Court Opinion

ID: 9956631
Source: CourtListenerOpinion
Date Created: 2024-04-02 17:08:38.663339+00
Date Added: 2024-06-11T08:17:41.447574
License: Public Domain

People v Cole (2024 NY Slip Op 01784)

People v Cole

2024 NY Slip Op 01784

Decided on April 02, 2024

Appellate Division, First Department

Published by New York State Law Reporting Bureau pursuant to Judiciary Law § 431.

This opinion is uncorrected and subject to revision before publication in the Official Reports.

Decided and Entered: April 02, 2024

Before: Oing, J.P., Friedman, Gesmer, Shulman, Rodriguez, JJ. 

Ind. No. 509/16 Appeal No. 1949 Case No. 2018-04245 

[*1]The People of the State of New York, Respondent,
vBruce Cole, Defendant-Appellant.

Caprice R. Jenerson, Office of the Appellate Defender, New York (SeanNuttall of counsel), for appellant.
Alvin L. Bragg, Jr., District Attorney, New York (Alex King of counsel), for respondent.
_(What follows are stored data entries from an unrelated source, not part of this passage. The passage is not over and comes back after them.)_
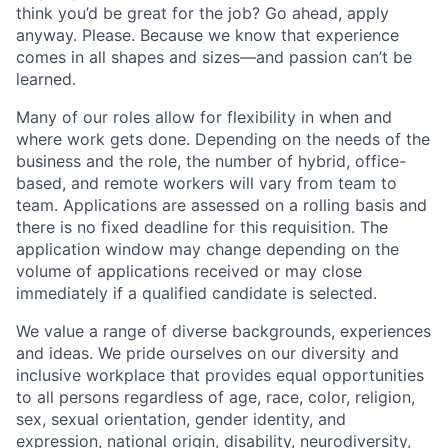
think you’d be great for the job? Go ahead, apply
anyway. Please. Because we know that experience
comes in all shapes and sizes—and passion can’t be
learned.
Many of our roles allow for flexibility in when and
where work gets done. Depending on the needs of the
business and the role, the number of hybrid, office-
based, and remote workers will vary from team to
team. Applications are assessed on a rolling basis and
there is no fixed deadline for this requisition. The
application window may change depending on the
volume of applications received or may close
immediately if a qualified candidate is selected.
We value a range of diverse backgrounds, experiences
and ideas. We pride ourselves on our diversity and
inclusive workplace that provides equal opportunities
to all persons regardless of age, race, color, religion,
sex, sexual orientation, gender identity, and
expression, national origin, disability, neurodiversity,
Judgment, Supreme Court, New York County (Charles H. Solomon, J., at severance motion; Michael J. Obus, J., at jury trial and sentencing), rendered May 3, 2018, convicting defendant of attempted robbery in the second degree, and sentencing him, as a second felony offender, to a term of three years, unanimously affirmed.
The court providently exercised its discretion in denying defendant's motion to sever his trial from that of his codefendant on the ground of antagonistic defenses. Defendant failed to establish that his defense was in "irreconcilable conflict" with that of his codefendant or that there was a "significant danger, as both defenses are portrayed to the trial court, that the conflict alone would lead the jury to infer defendant's guilt" (People v Mahboubian , 74 NY2d 174, 184 [1989]). A jury could reasonably credit the codefendant's defense that he was not a participant in the crime but was merely intervening to assist the victim, while also accept defendant's contention that his conduct toward the victim did not rise to the level of use or threatened use of force required for attempted robbery. The record does not support defendant's assertion that codefendant's counsel acted as a "second prosecutor" and elicited damaging evidence that was not already presented at trial (see People v Cardwell , 78 NY2d 996, 998 [1991]). In any event, any error was harmless in light of the overwhelming evidence of defendant's guilt (see People v Crimmins , 36 NY2d 230, 242 [1975]).THIS CONSTITUTES THE DECISION AND ORDER
OF THE SUPREME COURT, APPELLATE DIVISION, FIRST DEPARTMENT.